Morton came within a hair of duplicating Gabriel's feat on the next series. Bob Hayes, isolated on Defensive Back Jim Nettles, beat him on a deep pattern, which had Hayes angling to his right toward the goalpost. The Rams were in a blitz, forcing Nettles into single coverage. It was one of the few times Hayes beat Nettles cleanly, and Morton, well protected, hit him with a long pass. Hayes caught the ball and was five yards in front of Nettles, heading for the goal line, when he dropped the ball. He and Nettles scrambled for it, Hayes eventually winning a crawling race to recover his fumble on the Ram 18. It was a 43-yard gain, but it should have been a touchdown.
"I don't know what happened," Hayes said later. "I was trying to put the ball in the bank."

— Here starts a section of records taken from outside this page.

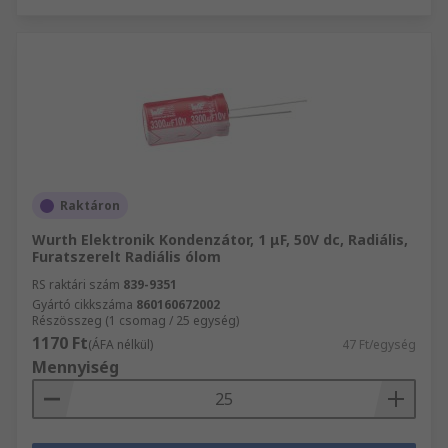
Raktáron
Wurth Elektronik Kondenzátor, 1 μF, 50V dc, Radiális,
Furatszerelt Radiális ólom
RS raktári szám
839-9351
Gyártó cikkszáma
860160672002
Részösszeg (1 csomag / 25 egység)
1170 Ft
(ÁFA nélkül)
47 Ft/egység
Mennyiség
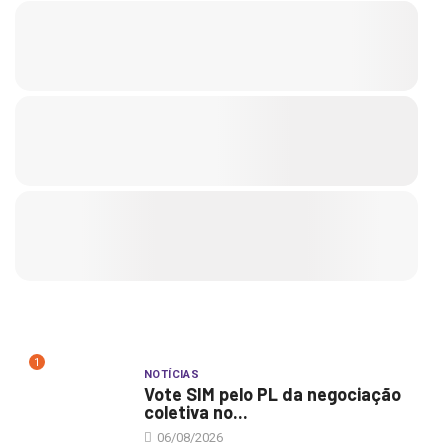
1
NOTÍCIAS
Vote SIM pelo PL da negociação
coletiva no...
06/08/2026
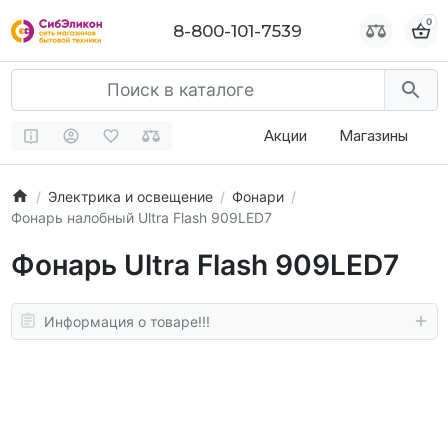
0
0
8-800-101-7539
8-800-101-7539
Акции
Магазины
Электрика и освещение
Фонари
Фонарь налобный Ultra Flash 909LED7
Фонарь Ultra Flash 909LED7
Информация о товаре!!!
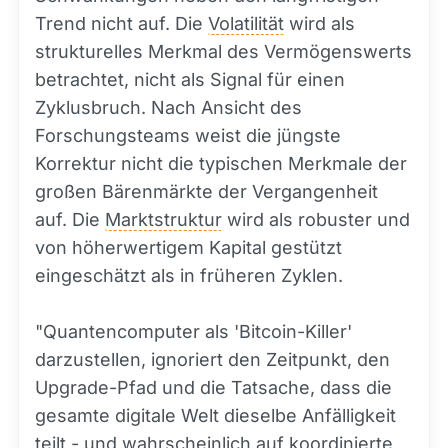
Trend nicht auf. Die
Volatilität
wird als
strukturelles Merkmal des Vermögenswerts
betrachtet, nicht als Signal für einen
Zyklusbruch. Nach Ansicht des
Forschungsteams weist die jüngste
Korrektur nicht die typischen Merkmale der
großen Bärenmärkte der Vergangenheit
auf. Die
Marktstruktur
wird als robuster und
von höherwertigem Kapital gestützt
eingeschätzt als in früheren Zyklen.
"Quantencomputer als 'Bitcoin-Killer'
darzustellen, ignoriert den Zeitpunkt, den
Upgrade-Pfad und die Tatsache, dass die
gesamte digitale Welt dieselbe Anfälligkeit
teilt - und wahrscheinlich auf koordinierte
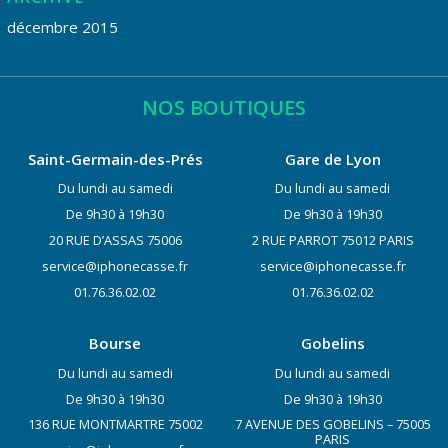
décembre 2015
NOS BOUTIQUES
Saint-Germain-des-Prés
Gare de Lyon
Du lundi au samedi
Du lundi au samedi
De 9h30 à 19h30
De 9h30 à 19h30
20 RUE D’ASSAS 75006
2 RUE PARROT 75012 PARIS
service@iphonecasse.fr
service@iphonecasse.fr
01.76.36.02.02
01.76.36.02.02
Bourse
Gobelins
Du lundi au samedi
Du lundi au samedi
De 9h30 à 19h30
De 9h30 à 19h30
136 RUE MONTMARTRE 75002
7 AVENUE DES GOBELINS – 75005
PARIS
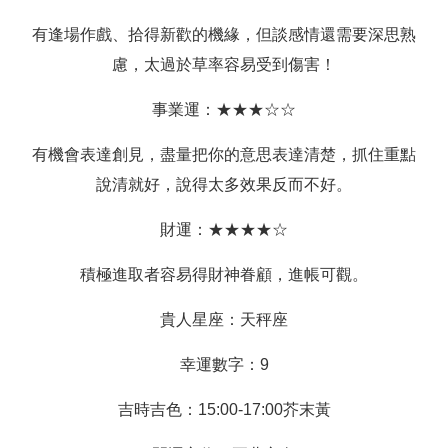
有逢場作戲、拾得新歡的機緣，但談感情還需要深思熟
慮，太過於草率容易受到傷害！
事業運：★★★☆☆
有機會表達創見，盡量把你的意思表達清楚，抓住重點
說清就好，說得太多效果反而不好。
財運：★★★★☆
積極進取者容易得財神眷顧，進帳可觀。
貴人星座：天秤座
幸運數字：9
吉時吉色：15:00-17:00芥末黃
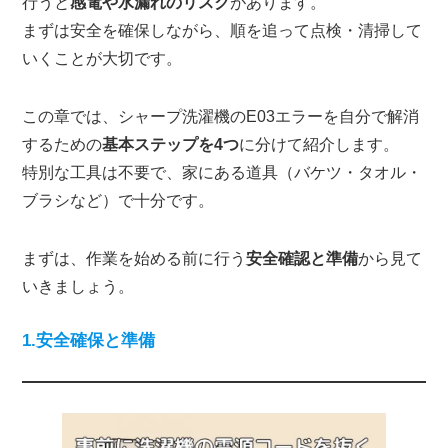
行うと
感電や水漏れのリスク
があります。
まずは安全を確保しながら、順を追って点検・清掃して
いくことが大切です。
この章では、シャープ洗濯機のE03エラーを自分で解消
するための
基本ステップを4つ
に分けて紹介します。
特別な工具は不要で、家にある道具（バケツ・タオル・
ブラシなど）で十分です。
まずは、作業を始める前に行う
安全確認と準備
から見て
いきましょう。
1.安全確保と準備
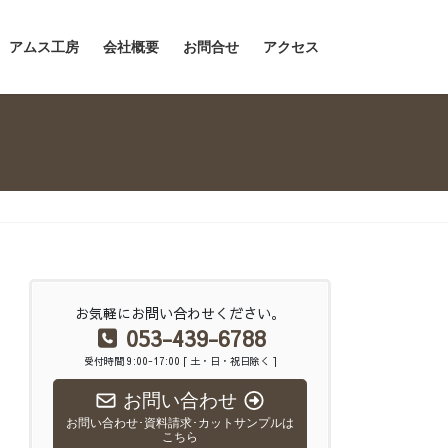
アムス工房
会社概要
お問合せ
アクセス
お気軽にお問い合わせください。
053-439-6788
受付時間 9:00-17:00 [ 土・日・祝日除く ]
お問い合わせ
お問い合わせ･資料請求･カットサンプルは
こちら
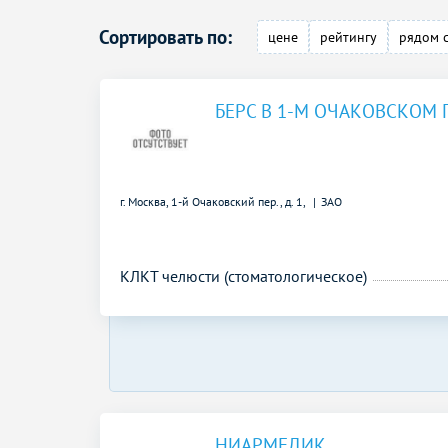
Сортировать по:
цене
рейтингу
рядом 
БЕРС В 1-М ОЧАКОВСКОМ 
г. Москва, 1-й Очаковский пер., д. 1,
ЗАО
КЛКТ челюсти (стоматологическое)
НИАРМЕДИК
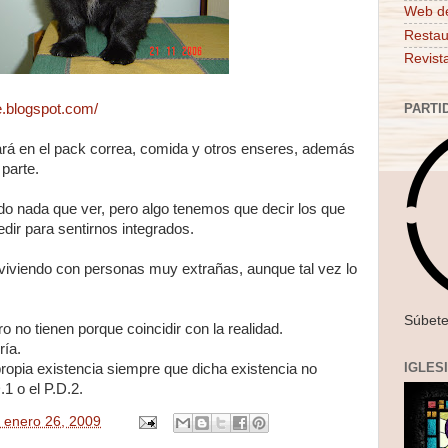
Web d
Restau
Revist
PARTI
e.blogspot.com/
ará en el pack correa, comida y otros enseres, además
parte.
ido nada que ver, pero algo tenemos que decir los que
ir para sentirnos integrados.
 viviendo con personas muy extrañas, aunque tal vez lo
Súbete
ro no tienen porque coincidir con la realidad.
ría.
IGLES
ropia existencia siempre que dicha existencia no
1 o el P.D.2.
, enero 26, 2009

Raymond Berry, the old Baltimore receiver, is now the Cowboy end coach. His basic rule for receivers is to tuck the ball into their armpits as soon as they catch it. The fumble cost the Cowboys four points, as they were forced to kick a field goal from the 22, and they trailed 17-13.
Late in the third period Nettles, made wary by the long gainer against him, played Hayes too tightly on the next long pass to him and was called for interference. That put the ball on the Ram 29. The Rams threw the Cowboys back to the 36 in the next three downs, but Clark hit a 43-yard field goal, pulling the Cowboys up to 17-16.
Gabriel then produced the finest Ram football of the afternoon. He started a drive from the Ram 37 and whipsawed the Cowboy defense with alternate sweeps by Smith and Josephson. short passes to Snow and Josephson, and, finally, a nifty 17-yard run of his own, during which he put a great fake on one prospective tackier. Three plays later Gabe put his head down and went over from the one, and the Rams led 24-16.
The Cowboys, of course, got one more, too, when Morton, rolling out on nearly every play now to gain time, hit on successive passes to Rentzel, Hayes, Reeves and Rentzel again for an eight-yard touchdown. That brought it to 24-23, and the Cowboys had one more shot at winning with a minute and a half left in the game, but Eddie Meador ruined things with an interception.
"Ten in a row," said Allen after the game, savoring the Rams' 10 and 0 record. "That's a pretty good start, isn't it? We made the big plays when we had to. That's the story of this team in 1969. We've made the big plays when we needed them."
Gabriel, sitting in his dressing cubicle with an ice pack taped to his right knee, saw it somewhat differently. "If we go undefeated for the season and lose the playoff, you can forget it," he said. "When you win you're 10 and 0 Sunday night. But Monday morning, against the team you play next Sunday, you're 0 and 0.
"It wasn't an especially sharp game," he went on. "They're a good team, but this wasn't one of our best games. It was just a physical and an emotional win. They'll never admit we're a better team than they are, but as long as we win, then the next time we play, they'll remember that we beat them last time."
Gabriel is right. The Cowboys will remember. And one thing they won't forget is that they lost by only a point without Calvin Hill. "He could have played if he had to," Landry said. "But the toe is still sore, and if he played it might be sorer yet next week. We would have had him at half-speed for this game and at half-speed for the Thanksgiving Day game against the 49ers. By keeping him out of this game, he'll be at full speed for the rest of the year, and that's what we want."